--- Data for the task Enclosed Below ---

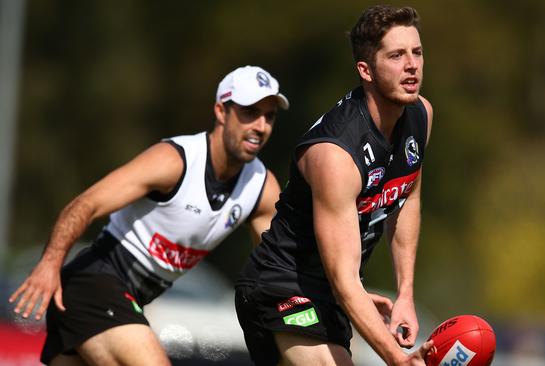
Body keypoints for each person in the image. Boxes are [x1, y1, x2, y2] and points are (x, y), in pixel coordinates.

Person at [8, 65, 289, 366]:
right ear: (221, 111)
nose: (260, 126)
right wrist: (50, 264)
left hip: (123, 303)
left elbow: (276, 266)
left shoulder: (260, 186)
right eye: (249, 112)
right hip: (94, 285)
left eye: (269, 116)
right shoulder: (175, 161)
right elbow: (84, 204)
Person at [234, 5, 434, 366]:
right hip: (281, 285)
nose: (412, 65)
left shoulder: (421, 115)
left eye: (417, 52)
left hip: (328, 290)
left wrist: (405, 293)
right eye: (396, 55)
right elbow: (343, 278)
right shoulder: (335, 154)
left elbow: (407, 197)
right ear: (365, 70)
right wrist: (398, 359)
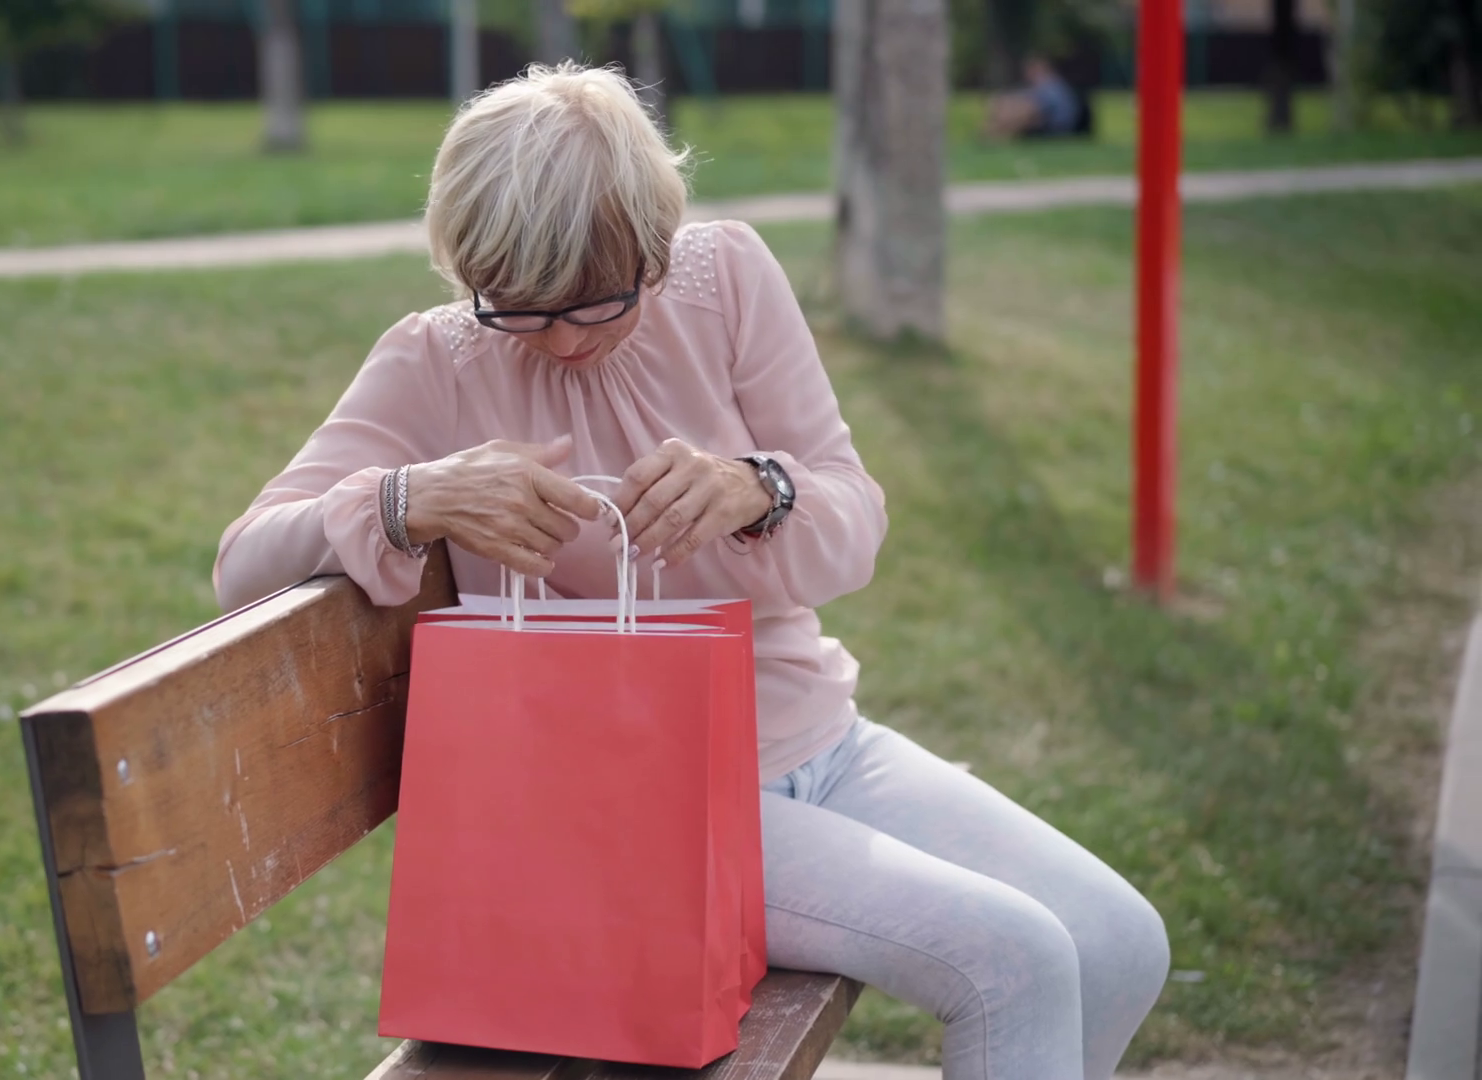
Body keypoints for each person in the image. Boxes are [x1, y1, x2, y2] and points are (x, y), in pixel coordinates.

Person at [214, 63, 1169, 1080]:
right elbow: (245, 562)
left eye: (595, 303)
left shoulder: (728, 281)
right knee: (1013, 961)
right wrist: (412, 498)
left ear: (655, 248)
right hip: (641, 805)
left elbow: (855, 520)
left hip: (821, 741)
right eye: (521, 308)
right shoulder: (436, 361)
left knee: (1121, 942)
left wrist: (762, 488)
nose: (563, 341)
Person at [985, 56, 1085, 139]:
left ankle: (999, 133)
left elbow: (1034, 109)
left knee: (1024, 111)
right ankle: (996, 132)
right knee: (1005, 102)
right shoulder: (1039, 86)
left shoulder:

--- End of Enclosed Data for the task ---

■ Problem to solve ■
If a line holds the string "wrist", it counts; please state how many such lines there are in the data, with nothing more.

■ Answer below ■
5